| KUTIPAN TEKS |
_ _ _ _

Rapat Desa dan Upaya Mencari Titik Temu Keberagaman

Sebagai seorang pemuda yang cukup aktif mengikuti berbagai organisasi yang ada di desa, saya sering kali mendapat undangan dari Pemerintah Desa untuk menghadiri acara rapat yang diselenggarakan di Balai Desa tempat saya tinggal. Rapat tersebut biasanya berbentuk Musyawarah Perencanaan Pembangunan Desa (Musrenbangdes), Musyawarah Masyarakat Desa (MMD), dan jenis rapat-rapat yang lain.

_ _ _ _

| DATA YANG DIBERIKAN |
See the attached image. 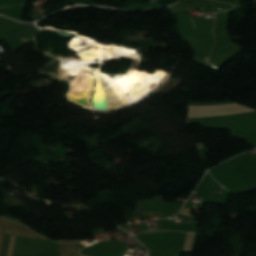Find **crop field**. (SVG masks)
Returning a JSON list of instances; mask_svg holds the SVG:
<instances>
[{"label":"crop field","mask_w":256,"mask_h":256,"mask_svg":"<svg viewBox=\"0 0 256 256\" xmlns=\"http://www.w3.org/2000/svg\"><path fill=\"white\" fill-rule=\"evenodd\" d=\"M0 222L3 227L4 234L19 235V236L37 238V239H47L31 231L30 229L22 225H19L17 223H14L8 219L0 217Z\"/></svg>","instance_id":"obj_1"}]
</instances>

_ _ _ _

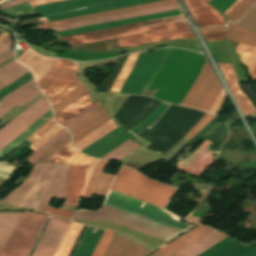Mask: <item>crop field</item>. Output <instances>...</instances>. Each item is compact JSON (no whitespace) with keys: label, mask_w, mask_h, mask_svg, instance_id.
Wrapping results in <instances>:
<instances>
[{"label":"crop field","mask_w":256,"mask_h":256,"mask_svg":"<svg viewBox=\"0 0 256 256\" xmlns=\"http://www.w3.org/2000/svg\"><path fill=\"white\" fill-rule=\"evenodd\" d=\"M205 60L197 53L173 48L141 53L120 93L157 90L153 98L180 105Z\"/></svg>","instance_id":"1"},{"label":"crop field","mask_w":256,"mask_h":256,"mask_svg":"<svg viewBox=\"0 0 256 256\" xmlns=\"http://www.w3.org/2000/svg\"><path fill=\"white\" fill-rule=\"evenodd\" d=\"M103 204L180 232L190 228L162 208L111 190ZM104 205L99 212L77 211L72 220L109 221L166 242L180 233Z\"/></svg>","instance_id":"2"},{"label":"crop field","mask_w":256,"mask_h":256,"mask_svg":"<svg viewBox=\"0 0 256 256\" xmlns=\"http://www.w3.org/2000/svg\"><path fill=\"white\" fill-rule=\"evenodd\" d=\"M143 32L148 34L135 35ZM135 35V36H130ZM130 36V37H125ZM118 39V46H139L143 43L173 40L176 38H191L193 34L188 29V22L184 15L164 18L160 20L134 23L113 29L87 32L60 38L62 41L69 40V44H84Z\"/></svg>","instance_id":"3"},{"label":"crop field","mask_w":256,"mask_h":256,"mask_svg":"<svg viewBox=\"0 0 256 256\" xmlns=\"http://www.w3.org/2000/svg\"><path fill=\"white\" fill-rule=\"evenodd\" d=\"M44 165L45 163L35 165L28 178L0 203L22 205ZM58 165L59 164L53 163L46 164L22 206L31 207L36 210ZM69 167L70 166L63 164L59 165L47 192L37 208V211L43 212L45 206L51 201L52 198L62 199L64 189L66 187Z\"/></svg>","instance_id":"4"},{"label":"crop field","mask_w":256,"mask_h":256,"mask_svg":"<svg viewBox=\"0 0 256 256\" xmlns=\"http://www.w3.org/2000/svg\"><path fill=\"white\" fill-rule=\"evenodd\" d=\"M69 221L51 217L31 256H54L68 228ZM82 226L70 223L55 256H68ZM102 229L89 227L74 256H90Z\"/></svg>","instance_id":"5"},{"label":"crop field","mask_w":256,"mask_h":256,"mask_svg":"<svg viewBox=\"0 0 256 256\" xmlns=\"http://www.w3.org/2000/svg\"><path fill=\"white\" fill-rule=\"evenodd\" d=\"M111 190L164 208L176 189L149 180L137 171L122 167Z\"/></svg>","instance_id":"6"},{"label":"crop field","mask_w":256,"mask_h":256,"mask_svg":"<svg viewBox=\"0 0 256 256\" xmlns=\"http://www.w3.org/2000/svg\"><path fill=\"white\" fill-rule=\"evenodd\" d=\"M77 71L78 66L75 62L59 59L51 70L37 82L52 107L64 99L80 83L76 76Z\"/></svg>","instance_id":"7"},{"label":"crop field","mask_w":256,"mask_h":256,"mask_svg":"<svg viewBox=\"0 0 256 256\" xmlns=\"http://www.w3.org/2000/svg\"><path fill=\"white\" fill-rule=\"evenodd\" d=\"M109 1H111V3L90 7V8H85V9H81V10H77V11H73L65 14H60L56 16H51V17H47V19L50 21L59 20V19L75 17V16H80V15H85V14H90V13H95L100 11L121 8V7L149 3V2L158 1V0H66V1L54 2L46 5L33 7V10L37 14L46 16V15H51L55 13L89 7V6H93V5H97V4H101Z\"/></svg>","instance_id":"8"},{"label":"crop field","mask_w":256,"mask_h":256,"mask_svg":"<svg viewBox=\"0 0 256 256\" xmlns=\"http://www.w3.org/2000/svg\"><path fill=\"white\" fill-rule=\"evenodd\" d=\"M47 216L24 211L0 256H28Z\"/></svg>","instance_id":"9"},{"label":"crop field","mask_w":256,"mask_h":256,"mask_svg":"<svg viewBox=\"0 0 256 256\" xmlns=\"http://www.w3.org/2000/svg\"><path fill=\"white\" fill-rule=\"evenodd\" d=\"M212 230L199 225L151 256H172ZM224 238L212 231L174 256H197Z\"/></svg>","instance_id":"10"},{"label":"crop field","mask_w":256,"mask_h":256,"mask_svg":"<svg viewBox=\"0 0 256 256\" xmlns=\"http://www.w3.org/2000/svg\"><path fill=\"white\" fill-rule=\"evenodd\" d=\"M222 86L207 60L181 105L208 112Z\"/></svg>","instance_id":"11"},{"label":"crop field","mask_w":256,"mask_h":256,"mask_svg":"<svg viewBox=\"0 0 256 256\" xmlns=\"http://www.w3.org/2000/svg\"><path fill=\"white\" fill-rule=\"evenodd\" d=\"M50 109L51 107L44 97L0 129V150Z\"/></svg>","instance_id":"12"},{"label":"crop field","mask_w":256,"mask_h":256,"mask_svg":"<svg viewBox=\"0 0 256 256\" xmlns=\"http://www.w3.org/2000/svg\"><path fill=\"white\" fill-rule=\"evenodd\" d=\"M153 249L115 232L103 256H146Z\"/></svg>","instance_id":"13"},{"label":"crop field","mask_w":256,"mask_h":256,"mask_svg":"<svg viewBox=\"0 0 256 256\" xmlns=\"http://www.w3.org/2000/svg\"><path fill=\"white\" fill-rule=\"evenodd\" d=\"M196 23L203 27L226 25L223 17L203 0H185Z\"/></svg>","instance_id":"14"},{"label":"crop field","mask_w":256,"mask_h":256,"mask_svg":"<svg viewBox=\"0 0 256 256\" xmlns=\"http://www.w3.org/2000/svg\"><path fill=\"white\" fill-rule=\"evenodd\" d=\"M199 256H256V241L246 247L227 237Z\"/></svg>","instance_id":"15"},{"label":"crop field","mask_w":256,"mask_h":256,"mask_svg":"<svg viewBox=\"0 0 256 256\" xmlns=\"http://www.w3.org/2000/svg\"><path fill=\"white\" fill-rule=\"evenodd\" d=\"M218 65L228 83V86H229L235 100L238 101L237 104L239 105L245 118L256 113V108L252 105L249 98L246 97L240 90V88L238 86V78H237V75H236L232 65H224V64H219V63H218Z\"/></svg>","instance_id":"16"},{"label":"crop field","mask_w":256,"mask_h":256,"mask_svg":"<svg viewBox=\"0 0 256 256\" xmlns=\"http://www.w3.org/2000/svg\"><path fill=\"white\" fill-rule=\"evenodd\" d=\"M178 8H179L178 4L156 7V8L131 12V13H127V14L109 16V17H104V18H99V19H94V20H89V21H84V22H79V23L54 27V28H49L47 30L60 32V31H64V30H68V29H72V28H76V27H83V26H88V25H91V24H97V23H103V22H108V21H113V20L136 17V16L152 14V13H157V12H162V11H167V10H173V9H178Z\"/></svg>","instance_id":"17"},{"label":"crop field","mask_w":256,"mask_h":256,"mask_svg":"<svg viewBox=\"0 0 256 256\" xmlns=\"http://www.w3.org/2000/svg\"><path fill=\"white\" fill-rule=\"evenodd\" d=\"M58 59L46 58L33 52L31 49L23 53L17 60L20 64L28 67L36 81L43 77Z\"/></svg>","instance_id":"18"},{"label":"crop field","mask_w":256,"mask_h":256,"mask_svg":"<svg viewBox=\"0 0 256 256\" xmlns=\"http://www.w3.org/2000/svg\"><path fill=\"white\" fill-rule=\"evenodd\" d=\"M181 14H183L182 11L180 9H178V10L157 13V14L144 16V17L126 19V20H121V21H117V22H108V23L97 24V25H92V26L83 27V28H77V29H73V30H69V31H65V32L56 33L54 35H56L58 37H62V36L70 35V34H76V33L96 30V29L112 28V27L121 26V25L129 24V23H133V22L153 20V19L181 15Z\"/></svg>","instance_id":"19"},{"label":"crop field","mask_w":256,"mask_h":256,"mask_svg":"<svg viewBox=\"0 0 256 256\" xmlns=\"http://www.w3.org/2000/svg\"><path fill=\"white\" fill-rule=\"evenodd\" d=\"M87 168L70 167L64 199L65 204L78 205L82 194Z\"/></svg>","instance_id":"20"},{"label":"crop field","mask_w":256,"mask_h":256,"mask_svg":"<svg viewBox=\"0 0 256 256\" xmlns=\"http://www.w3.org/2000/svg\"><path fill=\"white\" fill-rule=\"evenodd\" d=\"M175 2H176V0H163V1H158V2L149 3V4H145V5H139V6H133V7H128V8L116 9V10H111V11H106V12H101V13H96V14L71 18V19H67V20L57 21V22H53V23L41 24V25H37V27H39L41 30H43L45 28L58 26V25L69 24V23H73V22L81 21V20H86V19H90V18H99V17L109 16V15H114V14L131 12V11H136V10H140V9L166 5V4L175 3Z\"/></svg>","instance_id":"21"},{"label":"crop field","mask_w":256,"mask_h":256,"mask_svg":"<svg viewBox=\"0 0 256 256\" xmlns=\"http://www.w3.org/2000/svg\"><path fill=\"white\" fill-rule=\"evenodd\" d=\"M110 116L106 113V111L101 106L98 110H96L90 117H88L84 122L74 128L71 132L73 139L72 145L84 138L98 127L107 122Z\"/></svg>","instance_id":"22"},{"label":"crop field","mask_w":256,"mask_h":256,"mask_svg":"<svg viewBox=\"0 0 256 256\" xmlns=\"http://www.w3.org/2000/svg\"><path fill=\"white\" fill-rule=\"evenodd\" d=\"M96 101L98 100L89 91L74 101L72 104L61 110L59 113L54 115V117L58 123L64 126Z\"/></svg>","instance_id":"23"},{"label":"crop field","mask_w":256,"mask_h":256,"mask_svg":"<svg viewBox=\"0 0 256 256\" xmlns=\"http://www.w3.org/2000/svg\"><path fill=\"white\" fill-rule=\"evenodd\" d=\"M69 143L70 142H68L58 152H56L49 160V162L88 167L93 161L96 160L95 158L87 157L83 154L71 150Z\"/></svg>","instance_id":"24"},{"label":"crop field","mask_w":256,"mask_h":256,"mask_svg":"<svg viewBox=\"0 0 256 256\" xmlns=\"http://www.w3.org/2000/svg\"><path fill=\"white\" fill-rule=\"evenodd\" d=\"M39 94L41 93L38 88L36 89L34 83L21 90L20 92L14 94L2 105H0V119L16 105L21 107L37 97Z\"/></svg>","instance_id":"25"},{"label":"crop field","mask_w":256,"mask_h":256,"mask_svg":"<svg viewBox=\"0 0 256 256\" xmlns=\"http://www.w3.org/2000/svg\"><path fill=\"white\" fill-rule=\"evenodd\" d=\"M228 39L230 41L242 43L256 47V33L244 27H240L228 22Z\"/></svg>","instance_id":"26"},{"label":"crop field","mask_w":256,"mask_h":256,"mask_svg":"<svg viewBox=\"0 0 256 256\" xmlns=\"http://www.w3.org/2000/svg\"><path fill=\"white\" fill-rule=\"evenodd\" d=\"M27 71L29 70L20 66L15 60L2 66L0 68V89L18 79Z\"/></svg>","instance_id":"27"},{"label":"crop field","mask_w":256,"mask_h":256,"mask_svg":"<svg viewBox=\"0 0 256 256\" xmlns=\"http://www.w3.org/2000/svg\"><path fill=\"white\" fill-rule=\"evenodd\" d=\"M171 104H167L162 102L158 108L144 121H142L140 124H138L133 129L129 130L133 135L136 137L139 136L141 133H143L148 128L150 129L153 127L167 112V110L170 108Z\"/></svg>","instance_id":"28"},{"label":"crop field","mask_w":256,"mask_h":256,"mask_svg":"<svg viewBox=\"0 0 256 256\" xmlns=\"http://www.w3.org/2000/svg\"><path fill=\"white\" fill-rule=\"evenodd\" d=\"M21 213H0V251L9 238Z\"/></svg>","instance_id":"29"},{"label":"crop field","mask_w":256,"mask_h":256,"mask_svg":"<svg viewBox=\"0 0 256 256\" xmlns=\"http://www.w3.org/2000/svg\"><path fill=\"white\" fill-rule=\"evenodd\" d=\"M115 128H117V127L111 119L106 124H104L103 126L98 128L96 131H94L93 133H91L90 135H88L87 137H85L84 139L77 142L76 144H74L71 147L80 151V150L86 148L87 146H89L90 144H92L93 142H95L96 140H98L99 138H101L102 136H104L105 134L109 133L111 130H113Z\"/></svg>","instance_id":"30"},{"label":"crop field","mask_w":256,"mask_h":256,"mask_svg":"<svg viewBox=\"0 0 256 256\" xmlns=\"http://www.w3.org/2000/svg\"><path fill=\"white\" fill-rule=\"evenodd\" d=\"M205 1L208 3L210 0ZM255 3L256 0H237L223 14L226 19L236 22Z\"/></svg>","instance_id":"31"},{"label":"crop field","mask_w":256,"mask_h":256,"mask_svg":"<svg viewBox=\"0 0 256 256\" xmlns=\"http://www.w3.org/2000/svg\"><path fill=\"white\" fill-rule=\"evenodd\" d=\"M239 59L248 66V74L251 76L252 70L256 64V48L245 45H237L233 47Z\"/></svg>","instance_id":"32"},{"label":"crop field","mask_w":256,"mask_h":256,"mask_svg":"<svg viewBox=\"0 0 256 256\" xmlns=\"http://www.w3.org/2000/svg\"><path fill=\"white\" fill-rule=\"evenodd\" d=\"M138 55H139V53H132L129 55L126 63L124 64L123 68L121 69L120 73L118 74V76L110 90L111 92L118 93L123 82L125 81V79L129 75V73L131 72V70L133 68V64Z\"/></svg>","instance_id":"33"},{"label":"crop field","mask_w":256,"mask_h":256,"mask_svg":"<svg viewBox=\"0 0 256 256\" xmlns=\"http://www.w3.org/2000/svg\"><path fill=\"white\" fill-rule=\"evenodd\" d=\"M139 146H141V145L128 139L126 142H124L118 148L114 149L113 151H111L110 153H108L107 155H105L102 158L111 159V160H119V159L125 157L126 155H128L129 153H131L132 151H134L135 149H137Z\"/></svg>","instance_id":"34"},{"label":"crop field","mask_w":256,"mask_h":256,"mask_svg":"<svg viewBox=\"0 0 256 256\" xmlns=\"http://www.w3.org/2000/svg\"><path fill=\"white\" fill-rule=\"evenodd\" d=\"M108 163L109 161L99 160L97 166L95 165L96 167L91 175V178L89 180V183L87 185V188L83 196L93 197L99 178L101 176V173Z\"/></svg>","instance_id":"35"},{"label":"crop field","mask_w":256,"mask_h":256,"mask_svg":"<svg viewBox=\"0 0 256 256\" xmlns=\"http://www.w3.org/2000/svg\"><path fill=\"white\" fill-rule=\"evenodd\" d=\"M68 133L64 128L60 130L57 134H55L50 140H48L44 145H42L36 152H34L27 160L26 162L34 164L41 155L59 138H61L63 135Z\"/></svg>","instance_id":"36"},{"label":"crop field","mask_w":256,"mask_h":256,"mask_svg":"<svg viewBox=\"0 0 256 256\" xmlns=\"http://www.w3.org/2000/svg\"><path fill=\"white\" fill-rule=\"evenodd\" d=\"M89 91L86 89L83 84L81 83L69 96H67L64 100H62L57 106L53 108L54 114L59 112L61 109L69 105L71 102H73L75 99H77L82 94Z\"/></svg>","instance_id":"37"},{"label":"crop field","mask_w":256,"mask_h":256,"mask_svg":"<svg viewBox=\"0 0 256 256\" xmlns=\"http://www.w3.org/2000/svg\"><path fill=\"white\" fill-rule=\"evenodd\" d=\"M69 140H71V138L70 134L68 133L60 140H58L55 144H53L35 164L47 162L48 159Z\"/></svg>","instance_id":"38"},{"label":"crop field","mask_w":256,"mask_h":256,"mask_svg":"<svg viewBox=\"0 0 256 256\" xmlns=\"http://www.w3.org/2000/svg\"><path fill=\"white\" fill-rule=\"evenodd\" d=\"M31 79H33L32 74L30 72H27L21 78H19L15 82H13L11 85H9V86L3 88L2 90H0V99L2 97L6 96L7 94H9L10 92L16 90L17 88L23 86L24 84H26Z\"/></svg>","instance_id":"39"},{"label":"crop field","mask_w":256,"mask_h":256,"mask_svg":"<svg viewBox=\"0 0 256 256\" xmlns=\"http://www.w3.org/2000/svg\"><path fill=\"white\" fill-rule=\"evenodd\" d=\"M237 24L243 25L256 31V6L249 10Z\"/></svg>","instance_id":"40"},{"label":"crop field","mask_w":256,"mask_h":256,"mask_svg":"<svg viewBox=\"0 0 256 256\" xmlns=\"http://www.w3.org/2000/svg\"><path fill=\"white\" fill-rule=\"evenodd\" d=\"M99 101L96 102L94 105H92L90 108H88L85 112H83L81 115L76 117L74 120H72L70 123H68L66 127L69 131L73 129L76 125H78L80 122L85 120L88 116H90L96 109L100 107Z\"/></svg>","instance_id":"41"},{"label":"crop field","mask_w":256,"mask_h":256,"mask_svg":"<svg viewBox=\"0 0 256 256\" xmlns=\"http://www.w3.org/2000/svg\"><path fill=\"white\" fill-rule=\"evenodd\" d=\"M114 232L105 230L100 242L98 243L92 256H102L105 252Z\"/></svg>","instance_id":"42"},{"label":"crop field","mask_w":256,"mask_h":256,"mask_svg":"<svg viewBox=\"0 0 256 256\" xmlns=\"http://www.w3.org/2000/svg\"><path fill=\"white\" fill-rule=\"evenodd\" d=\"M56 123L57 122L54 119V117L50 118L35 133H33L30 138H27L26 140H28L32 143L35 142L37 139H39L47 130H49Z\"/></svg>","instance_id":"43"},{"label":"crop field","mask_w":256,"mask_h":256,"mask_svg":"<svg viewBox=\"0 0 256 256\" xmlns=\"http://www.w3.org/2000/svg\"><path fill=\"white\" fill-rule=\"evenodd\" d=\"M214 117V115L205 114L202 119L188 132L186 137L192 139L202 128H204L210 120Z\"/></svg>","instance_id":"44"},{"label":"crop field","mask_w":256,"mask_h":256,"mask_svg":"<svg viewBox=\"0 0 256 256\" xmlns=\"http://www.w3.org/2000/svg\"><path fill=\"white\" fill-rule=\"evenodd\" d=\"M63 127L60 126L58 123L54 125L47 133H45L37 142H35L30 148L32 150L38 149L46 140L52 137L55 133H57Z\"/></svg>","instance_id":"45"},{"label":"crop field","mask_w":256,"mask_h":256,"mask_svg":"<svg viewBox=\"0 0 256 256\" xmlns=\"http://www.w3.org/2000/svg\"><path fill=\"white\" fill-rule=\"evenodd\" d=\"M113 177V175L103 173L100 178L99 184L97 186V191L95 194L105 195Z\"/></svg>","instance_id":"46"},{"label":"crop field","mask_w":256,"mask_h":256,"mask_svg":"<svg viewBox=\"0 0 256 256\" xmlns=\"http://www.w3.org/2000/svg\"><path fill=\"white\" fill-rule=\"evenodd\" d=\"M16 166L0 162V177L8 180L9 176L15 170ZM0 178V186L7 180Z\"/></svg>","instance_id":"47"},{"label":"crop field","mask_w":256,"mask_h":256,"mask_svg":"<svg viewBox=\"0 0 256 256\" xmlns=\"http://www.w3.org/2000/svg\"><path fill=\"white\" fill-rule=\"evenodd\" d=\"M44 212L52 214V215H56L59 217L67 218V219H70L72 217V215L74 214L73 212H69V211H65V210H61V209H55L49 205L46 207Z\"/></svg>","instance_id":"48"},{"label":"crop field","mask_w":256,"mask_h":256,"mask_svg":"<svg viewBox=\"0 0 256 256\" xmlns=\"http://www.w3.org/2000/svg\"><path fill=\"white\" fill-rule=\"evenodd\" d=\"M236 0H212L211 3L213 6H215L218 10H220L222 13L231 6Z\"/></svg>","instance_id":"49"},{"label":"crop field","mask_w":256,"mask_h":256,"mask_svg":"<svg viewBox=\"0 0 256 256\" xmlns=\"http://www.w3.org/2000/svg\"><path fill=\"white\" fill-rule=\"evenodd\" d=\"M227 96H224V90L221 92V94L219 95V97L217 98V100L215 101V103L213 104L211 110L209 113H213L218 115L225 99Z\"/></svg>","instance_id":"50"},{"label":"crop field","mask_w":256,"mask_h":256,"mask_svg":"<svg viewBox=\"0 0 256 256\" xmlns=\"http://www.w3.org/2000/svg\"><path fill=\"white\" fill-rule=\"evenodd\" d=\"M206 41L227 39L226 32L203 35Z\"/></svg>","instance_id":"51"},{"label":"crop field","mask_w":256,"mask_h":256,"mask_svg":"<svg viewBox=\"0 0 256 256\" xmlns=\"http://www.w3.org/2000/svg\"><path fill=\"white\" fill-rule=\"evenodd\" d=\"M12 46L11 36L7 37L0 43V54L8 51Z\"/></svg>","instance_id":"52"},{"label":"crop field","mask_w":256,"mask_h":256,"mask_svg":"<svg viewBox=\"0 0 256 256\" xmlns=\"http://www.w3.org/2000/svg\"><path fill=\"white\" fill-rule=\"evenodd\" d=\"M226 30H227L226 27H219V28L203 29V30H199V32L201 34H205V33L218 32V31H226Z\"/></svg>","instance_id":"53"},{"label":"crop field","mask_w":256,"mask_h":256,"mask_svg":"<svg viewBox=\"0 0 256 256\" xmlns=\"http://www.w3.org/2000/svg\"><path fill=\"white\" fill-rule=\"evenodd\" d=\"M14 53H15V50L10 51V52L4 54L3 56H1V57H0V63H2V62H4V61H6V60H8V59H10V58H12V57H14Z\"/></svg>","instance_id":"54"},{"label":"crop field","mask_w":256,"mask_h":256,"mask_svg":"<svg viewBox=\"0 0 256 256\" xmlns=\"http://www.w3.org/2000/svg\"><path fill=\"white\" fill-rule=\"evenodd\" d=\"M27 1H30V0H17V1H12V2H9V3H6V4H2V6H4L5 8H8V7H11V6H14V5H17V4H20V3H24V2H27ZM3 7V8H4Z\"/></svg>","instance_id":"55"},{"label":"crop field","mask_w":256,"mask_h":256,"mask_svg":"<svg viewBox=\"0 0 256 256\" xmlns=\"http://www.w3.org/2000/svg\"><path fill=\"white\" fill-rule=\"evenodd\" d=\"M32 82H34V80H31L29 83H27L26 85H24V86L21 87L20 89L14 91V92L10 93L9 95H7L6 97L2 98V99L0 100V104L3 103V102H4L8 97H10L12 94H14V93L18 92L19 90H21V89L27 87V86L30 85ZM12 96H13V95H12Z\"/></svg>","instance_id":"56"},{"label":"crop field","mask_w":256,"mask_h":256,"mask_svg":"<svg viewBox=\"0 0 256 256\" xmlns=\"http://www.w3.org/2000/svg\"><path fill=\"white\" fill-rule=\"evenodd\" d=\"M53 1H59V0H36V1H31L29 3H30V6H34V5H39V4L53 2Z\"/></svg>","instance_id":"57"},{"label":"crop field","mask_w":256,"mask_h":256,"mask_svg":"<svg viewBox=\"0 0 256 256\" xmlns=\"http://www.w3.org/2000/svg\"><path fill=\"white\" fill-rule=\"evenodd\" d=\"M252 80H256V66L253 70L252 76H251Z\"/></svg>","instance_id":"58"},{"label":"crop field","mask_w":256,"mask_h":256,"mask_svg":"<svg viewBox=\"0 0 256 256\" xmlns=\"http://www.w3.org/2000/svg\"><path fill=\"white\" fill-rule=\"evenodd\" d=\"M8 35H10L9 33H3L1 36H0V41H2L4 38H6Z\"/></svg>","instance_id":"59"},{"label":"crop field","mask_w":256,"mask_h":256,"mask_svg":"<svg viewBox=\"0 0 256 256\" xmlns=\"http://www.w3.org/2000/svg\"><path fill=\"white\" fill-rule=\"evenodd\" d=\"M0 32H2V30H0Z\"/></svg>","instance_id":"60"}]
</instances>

_ _ _ _

| YANG PERLU DIKERJAKAN |
1. Menurut kutipan tentang rapat desa, di mana rapat yang dihadiri penulis diselenggarakan?
2. Teruskan kutipan tentang rapat desa dari kalimat terakhir yang ditampilkan.
Data tersebut tidak ada hubungannya dengan kutipan tentang rapat desa.

| JAWABAN TIAP TUGAS |
1. Di Balai Desa tempat penulis tinggal.

2.
Tentu saja, saya sangat antusias untuk menghadiri acara tersebut. Bukan karena di kegiatan tersebut saya bakal mendapat seporsi nasi geprek yang dapat mengganjal isi perut saya, bukan. Melainkan karena saya ingin bertukar pikiran dan bermusyawarah dengan peserta lain pada acara-acara tersebut. Keantusiasan saya mengikuti rapat tersebut juga karena saya mempunyai latar belakang seorang mahasiswa, yang juga cukup aktif di organisasi kemahasiswaan di kampus. Jadi, malu dong kalau saya sampai tidak menghadiri kegiatan rapat di desa. Ya nggak ya?

Saat acara rapat telah dimulai, saya mencoba melihat samping kanan-kiri, depan-belakang saya. Dan ternyata, peserta rapat berasal dari latar belakang yang berbeda-beda. Saya tentunya tidak kaget dengan fakta ini. Memang, kebanyakan yang menghadiri rapat tersebut adalah para ketua RW dan ketua RT. Tapi, meskipun mereka sama-sama beragama Islam dan statusnya adalah orang nomor satu di wilayahnya masing-masing, bukan berarti mereka juga pernah mengenyam pendidikan hingga ke perguruan tinggi.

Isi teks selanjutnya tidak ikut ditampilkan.